The act that the Transportation Index also closed at a new 2009 high is a bullish signal, inferring that rail and truck transport - the things that move goods across the nation and to the ports - are showing signs of recovery. Those issues are at the bottom of the economy, with shipping of energy - coal, natural gas, oil - and goods of all manner on the rise.

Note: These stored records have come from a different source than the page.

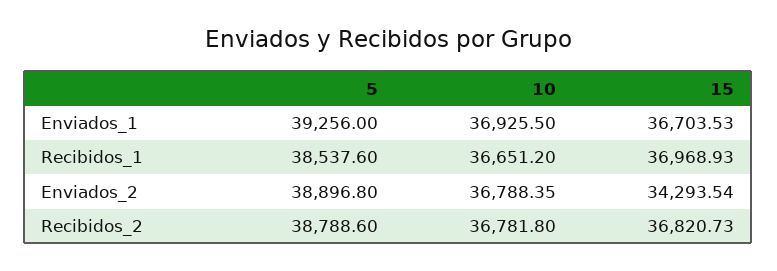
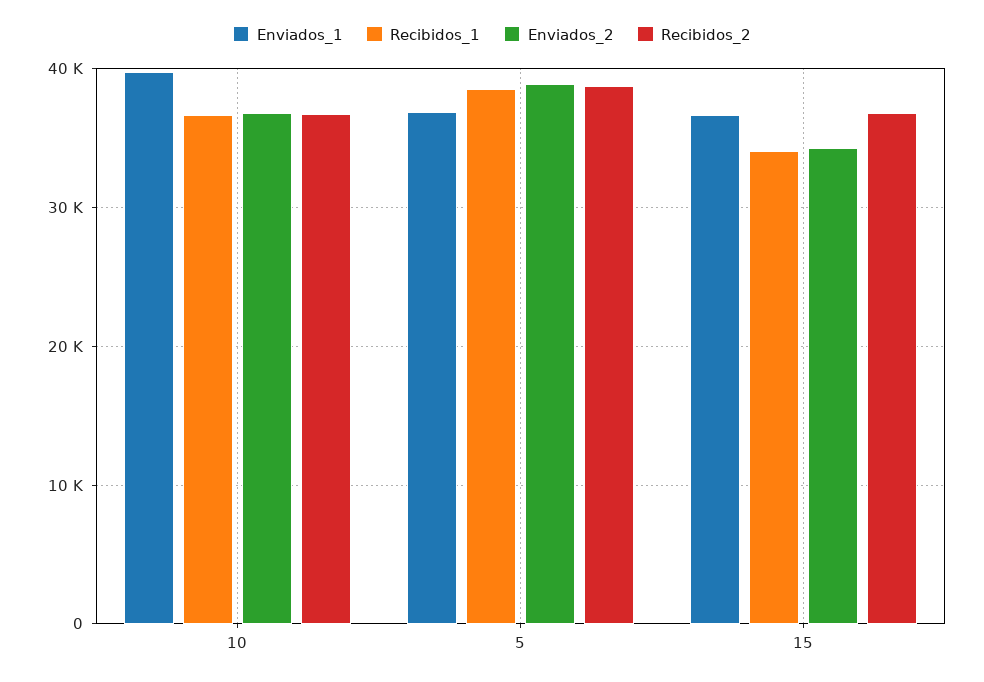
  {
    "Enviados_1": {
-     "5": 39256,
+     "5": 37000,
-     "10": 36925.5,
+     "10": 40000,
      "15": 36703.53
    },
    "Recibidos_1": {
      "5": 38537.6,
      "10": 36651.2,
-     "15": 36968.93
+     "15": 34000
    },
    "Enviados_2": {
      "5": 38896.8,
      "10": 36788.35,
      "15": 34293.54
    },
    "Recibidos_2": {
      "5": 38788.6,
      "10": 36781.8,
      "15": 36820.73
    }
  }

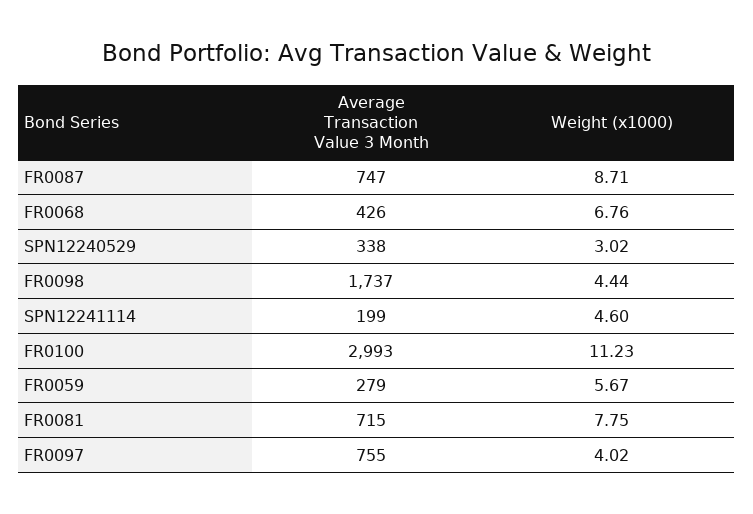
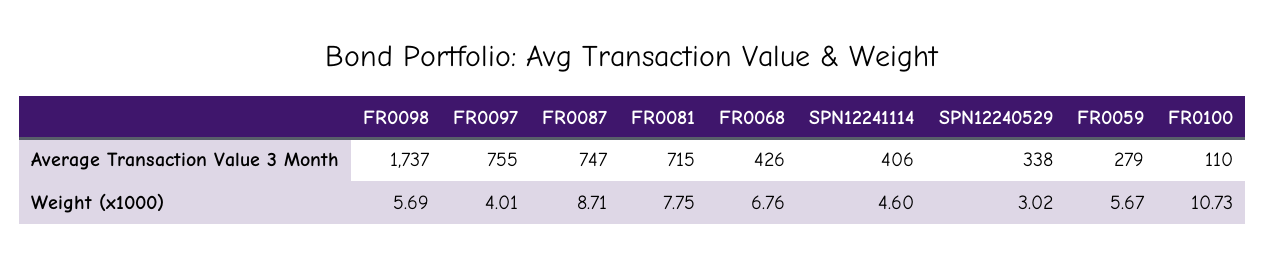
  {
    "Average Transaction Value 3 Month": {
      "FR0087": 747,
      "FR0068": 426,
      "SPN12240529": 338,
      "FR0098": 1737,
-     "SPN12241114": 199,
+     "SPN12241114": 406,
-     "FR0100": 2993,
+     "FR0100": 110,
      "FR0059": 279,
      "FR0081": 715,
      "FR0097": 755
    },
    "Weight (x1000)": {
      "FR0087": 8.71,
      "FR0068": 6.76,
      "SPN12240529": 3.02,
-     "FR0098": 4.44,
+     "FR0098": 5.69,
      "SPN12241114": 4.6,
-     "FR0100": 11.23,
+     "FR0100": 10.73,
      "FR0059": 5.67,
      "FR0081": 7.75,
-     "FR0097": 4.02
+     "FR0097": 4.01
    }
  }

Dow 9,885.80, +20.86 (0.21%)
NASDAQ 2,139.14, -0.14 (0.01%)
S&P 500 1,076.18, +4.69 (0.44%)
NYSE Composite 7,051.16, +35.62 (0.51%)


Market internals were positive, in line with the headline numbers. Advancing issues beat decliners, 3386-3002, though there were quite a few more losers than gainers on the NASDAQ. There were 731 new highs to 67 new lows, a bullish sign. The new high-new low indicator has been the most reliable metric for market movement, though there is some fear that stocks may be getting to an overbought condition as earnings begin rolling out. Companies will have to show top-line growth this quarter in order to keep pace with their high valuations.

Volume was low due to the observance of Columbus Day.

NYSE Volume 4,169,401,250
NASDAQ Volume 1,758,818,250


Commodities were a big story on the day. Oil sipped past the $73.00 mark, gaining $1.50, to close at $73.27. Gold caught a bid higher, by $8.90, to finish at $1,057.50. Silver also gained 13 cents, to $17.82. The resumption of the rally in the precious metals seems to have been re-ignited by oil's gains.

The only notable earnings-related news was from Black & Decker, which pre-announced better-than-expected results. Market direction for Tuesday may be guided by Johnson & Johnson (JNJ), which is supposed to released 3rd quarter earnings prior to the bell. There will be some anticipation concerning Intel (INTC), which reports after the close.